Yet another MapReduce implementation in Ruby

^{This post is on construction.}

I’m working on a Recommendations engine. As some processes may be lengthy, I’m also implementing a simple MapReduce framework using a Ruby/DRb schema. I tried Skynet for a while but it looks inmature, and I needed something simple and fast to implement.

The Server – Worker

The DRb server was pretty simple to implement.
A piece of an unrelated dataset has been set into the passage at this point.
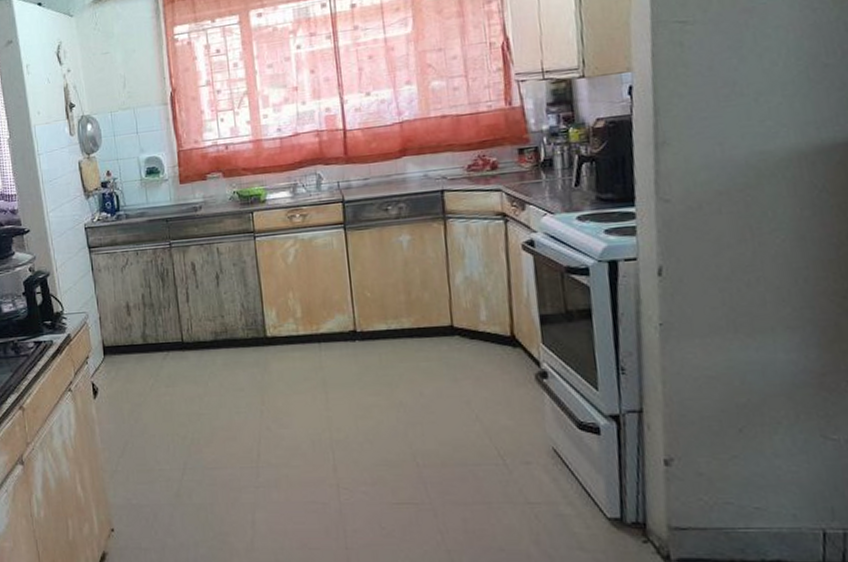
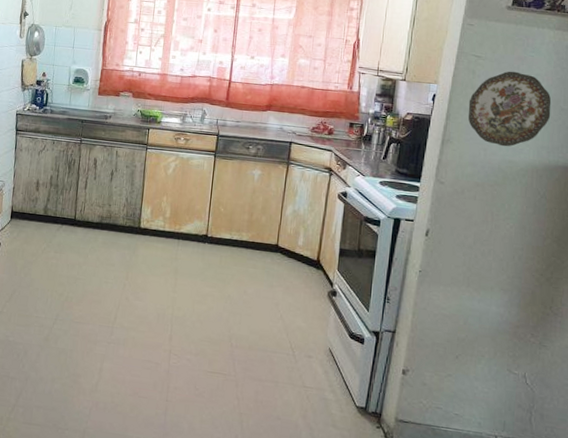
decorative plate: none [682,29,810,135] -> present [468,71,552,147]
I just wrapped my Recommendations engine on a single class and created a function for starting it as a DRb server:

def start_server
  uri="druby://0.0.0.0:#{ARGV[0]||'5850'}"
  trap("INT"){puts("Interrupted"); DRb.thread.exit}
  DRb.start_service(uri, RecommendationsServer.new)
  puts("Listening #{uri}")
  DRb.thread.join
end

Just run the server on every processor to which you can distribute some processing load.

The Client – Controller

Next, I crafted a simple program that implemented the MapReduce model by segmenting an array with the data to process, distribute the segments to the workers and yielding the disered operation (which must be defined on the worker server class).

#map
# data  : hash to be mapped to @workers
# worker_object and segment are yielded
def map(data)
  #data = @apps #version lineal (sin procedimiento)
  threads=[]
  result={}
  inicio = 0
  #sec_len = data.keys.length / @workers.length #cargas iguales
  @workers.each do |worker_uri,porcentaje_carga|
    threads << Thread.new( 
          #:prefs=>prefs, #carga igual 
          :segmento=>segmento(data.keys,inicio,porcentaje_carga),
          #:selection=>@apps.keys[worker_n*sec_len..(1+worker_n)*sec_len], #carga igual entre procesos
          :worker_uri=>worker_uri) do |p|
      msg("Spawning worker with #{porcentaje_carga}% load @ #{p[:worker_uri]} ")
      worker_object = DRbObject.new(nil,p[:worker_uri])
      result["result_#{worker_uri}"] = yield(worker_object,p[:segmento])
      #result["result_#{worker_uri}"] = worker_object.calculated_matrix(:prefs=>p[:prefs], :selection=>p[:selection], :type=>:similar, :print=>true)
    end
    inicio += long_segmento(data.keys.length,porcentaje_carga)
  end
  threads.each{|t| t.join}
  return result
end

def reduce(result_set,output_filename=nil,result_set_name=nil)
  r = {}
  result_set.each_value{|worker_result| r.merge!(worker_result) if worker_result}

  if output_filename
    File.open(output_filename,"w") do |f|
      f.write("#{result_set_name||'result'}=#{r.inspect}")
    end
  end

  return r
end

Simplify the process of calling a whole MapReduce cycle:

#args:
#  :prefs=> conjunto de datos
#  :type=> tipo de matriz a calcular
#  :output_filename => archivo de salida
def map_reduce(args)
  msg(args[:process_name]) if args[:process_name]

  #map
  start = Time.now
  msg("Mapping...")
  result_set = map(args[:data]){|worker_object,segmento| 
    #worker_object.calculated_matrix(:prefs=>args[:data],:selection=>segmento,:type=>args[:type],:print=>:true)
    yield(worker_object,segmento)
  }
  msg_ok(start)

  #reduce
  msg("Reducing...")
  start_red = Time.now
  r=reduce(result_set,args[:output_filename],args[:result_set_name])
  msg_ok(start_red)

  msg_ok(start,"#{args[:process_name]} finished") if args[:process_name]
  return r
end

Finally, calling the MapReduce complete process is as simple as:

  ub_recs = map_reduce(
    :data=>@apps,
    :process_name=>'Calculating user based recommendations',
    :output_filename=>'__ub_recs.rb',
    :result_set_name=>'@@ub_recs') do |worker_object,segmento|
      worker_object.calculated_matrix(:prefs=>@apps,:selection=>segmento,:type=>:recommendations,:print=>true)
  end

The yield keyword passes the segmented data and operation parameters to the worker process.

Later, I’ll post on how to load-balance between workers, which proved to be both critical and trickier than first apperared.